Again, an action in the right direction, but you should really not try and get away with the smallest increase you might need. Because if this increase isn’t adequate, then it’ll take you additional weeks before you increase your calories to what you actually need and thereby you’ll perpetuate this damaging behaviour for even longer which increases the time to recovery.
I still struggle to not eat clean, but if my appetite is ravenous then that’s an indicator I’m not eating enough. And once that subsides my relationship with food becomes less ascetic.
This is way too much for your stature, but I’ve told you this before.
I’ve seen two guidelines, for a male of average weight (not underweight) 6-10 cups of vegetables can help them ride out their deficit as a tool to curb hunger. Otherwise, bodyweight / 100 is an upper bound. So, for a 60 kg individual, 600 grams of vegetables per day. And that’s high.
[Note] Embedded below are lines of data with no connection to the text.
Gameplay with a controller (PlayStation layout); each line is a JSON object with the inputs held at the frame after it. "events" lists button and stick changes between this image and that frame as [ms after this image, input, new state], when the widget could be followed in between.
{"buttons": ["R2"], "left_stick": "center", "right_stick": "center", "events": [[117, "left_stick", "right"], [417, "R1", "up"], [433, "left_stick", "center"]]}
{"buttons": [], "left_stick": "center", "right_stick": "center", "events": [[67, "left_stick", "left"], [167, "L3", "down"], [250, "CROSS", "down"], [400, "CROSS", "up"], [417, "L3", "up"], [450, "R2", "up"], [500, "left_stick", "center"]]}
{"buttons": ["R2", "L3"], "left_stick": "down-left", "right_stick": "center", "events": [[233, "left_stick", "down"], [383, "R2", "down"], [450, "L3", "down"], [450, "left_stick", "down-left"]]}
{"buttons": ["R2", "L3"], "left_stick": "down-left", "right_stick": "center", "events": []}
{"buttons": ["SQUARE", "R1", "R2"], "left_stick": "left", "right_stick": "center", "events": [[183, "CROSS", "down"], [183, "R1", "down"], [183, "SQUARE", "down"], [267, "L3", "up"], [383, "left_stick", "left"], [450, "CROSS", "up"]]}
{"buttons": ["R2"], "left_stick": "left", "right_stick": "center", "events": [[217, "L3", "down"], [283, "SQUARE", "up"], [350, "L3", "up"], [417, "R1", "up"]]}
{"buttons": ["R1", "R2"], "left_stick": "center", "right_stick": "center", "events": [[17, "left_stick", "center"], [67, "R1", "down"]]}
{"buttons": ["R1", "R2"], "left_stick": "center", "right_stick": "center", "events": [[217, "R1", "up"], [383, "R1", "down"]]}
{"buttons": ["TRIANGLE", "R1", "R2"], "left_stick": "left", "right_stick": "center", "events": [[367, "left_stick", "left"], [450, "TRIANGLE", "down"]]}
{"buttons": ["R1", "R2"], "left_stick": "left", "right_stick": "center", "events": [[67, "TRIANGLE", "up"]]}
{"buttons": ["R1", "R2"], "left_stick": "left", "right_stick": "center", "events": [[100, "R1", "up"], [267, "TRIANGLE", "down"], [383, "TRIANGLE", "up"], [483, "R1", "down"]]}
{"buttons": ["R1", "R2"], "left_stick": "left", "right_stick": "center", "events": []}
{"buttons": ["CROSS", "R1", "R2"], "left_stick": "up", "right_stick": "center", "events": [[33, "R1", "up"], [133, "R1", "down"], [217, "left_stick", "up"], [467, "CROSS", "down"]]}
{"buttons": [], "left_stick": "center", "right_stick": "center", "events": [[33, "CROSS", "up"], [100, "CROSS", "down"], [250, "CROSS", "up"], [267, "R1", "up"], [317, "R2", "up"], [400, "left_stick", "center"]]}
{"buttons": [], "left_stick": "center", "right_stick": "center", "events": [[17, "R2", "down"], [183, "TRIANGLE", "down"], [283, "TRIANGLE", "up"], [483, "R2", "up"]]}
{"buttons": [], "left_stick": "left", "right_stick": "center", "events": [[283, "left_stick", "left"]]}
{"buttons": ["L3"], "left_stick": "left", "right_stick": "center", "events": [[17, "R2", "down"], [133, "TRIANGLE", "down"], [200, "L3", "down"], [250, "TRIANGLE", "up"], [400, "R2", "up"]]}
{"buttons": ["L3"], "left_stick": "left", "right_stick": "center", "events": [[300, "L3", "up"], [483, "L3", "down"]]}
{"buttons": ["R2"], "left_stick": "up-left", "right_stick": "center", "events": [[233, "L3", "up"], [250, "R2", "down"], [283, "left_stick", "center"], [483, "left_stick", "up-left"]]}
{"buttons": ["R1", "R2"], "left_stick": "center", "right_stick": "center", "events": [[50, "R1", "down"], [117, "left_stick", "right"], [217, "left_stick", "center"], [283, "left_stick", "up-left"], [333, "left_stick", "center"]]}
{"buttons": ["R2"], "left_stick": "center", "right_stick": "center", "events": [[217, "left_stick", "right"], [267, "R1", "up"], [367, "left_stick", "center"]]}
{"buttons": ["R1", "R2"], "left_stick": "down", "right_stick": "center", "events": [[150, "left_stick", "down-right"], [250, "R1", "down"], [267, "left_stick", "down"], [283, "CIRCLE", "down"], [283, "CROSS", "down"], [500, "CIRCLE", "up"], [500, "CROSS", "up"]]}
You are no longer in 3rd grade, and you should stop justifying your current actions by your body composition as it was then. Truly.
@dagill2 is right, it’s just way too much. It doesn’t really matter what you do with it. It’s too much.
Look, I can relate to what you are going through. I’ve been there, I am there. Despite being on the mends I’ve recently reached out to get referred to an eating disorder specialist. I know that it’s not easy. I know that it’s scary, and that eating more creates anxiety, and it’s easy to move more to offset the unknowns.
I see two ways this plays out, you either continue along this path and you cause your body further harm that’s possibly irreparable or will take years to undo. It can wreak havoc on your endocrine system, or you’ll accrue a/multiple physical injury/injuries that’ll bug you forever. Or you sit down with yourself and have an honest heart-to-heart about this.
I feel this point is important because at the minute it feels like all the impetus to change is coming from external sources. I don’t believe, honestly, that you want to change yourself. And that’s incredibly common, so don’t beat yourself up about it, just be aware that if you want to be better than the average person, this is a mindset that you’ll have to break.
Just to reiterate my point:
“If you always do what you’ve always done, you’ll always get what you’ve always got” - direct quote from every smartarse ever. That just happens to be echoed by Dan John, Jim Wendler, Steven R Covey, Jocko Willink, Etc. Etc. Etc.
You could probably be ripped with abs at 10-20 kilos heavier than you are now and you’d never have to worry about what you can fit in but how the hell you are going to manage eating everything that you need to eat.
Height is so hard to gauge but there’s a lass at my gym that’s 60kg, abs all year round, and just so very much stronger than a lot of the men running about. She eats 3.5-4k calories a day and she is very very active (3-4 hours of activity per day). She’s older than Anna by ten years though.
Try some carbs - they’re not evil, and they help lifting! (I noticed you focused on the negative - I don’t eat pasta but focus on what you can do, and you’ll help take a step towards the mindset change you mentioned previously.
Part of feeling like crap maybe that that amount of veggies is a ton of fiber and cauliflower tends to cause gas build-up (anecdotally and totally not related my wife had to give up cauliflower while breast-feeding my daughter because it was causing my daughter to throw up for the above reason).
Also - not enough carbs for your activity level as others have mentioned. Substitute some of that cauliflower for potatoes and rice.
So to be clear, you are saying that in the Dagill household, kitchen thermometers are used exclusively to test whether food products are at the correct temperature from a sexual point of view.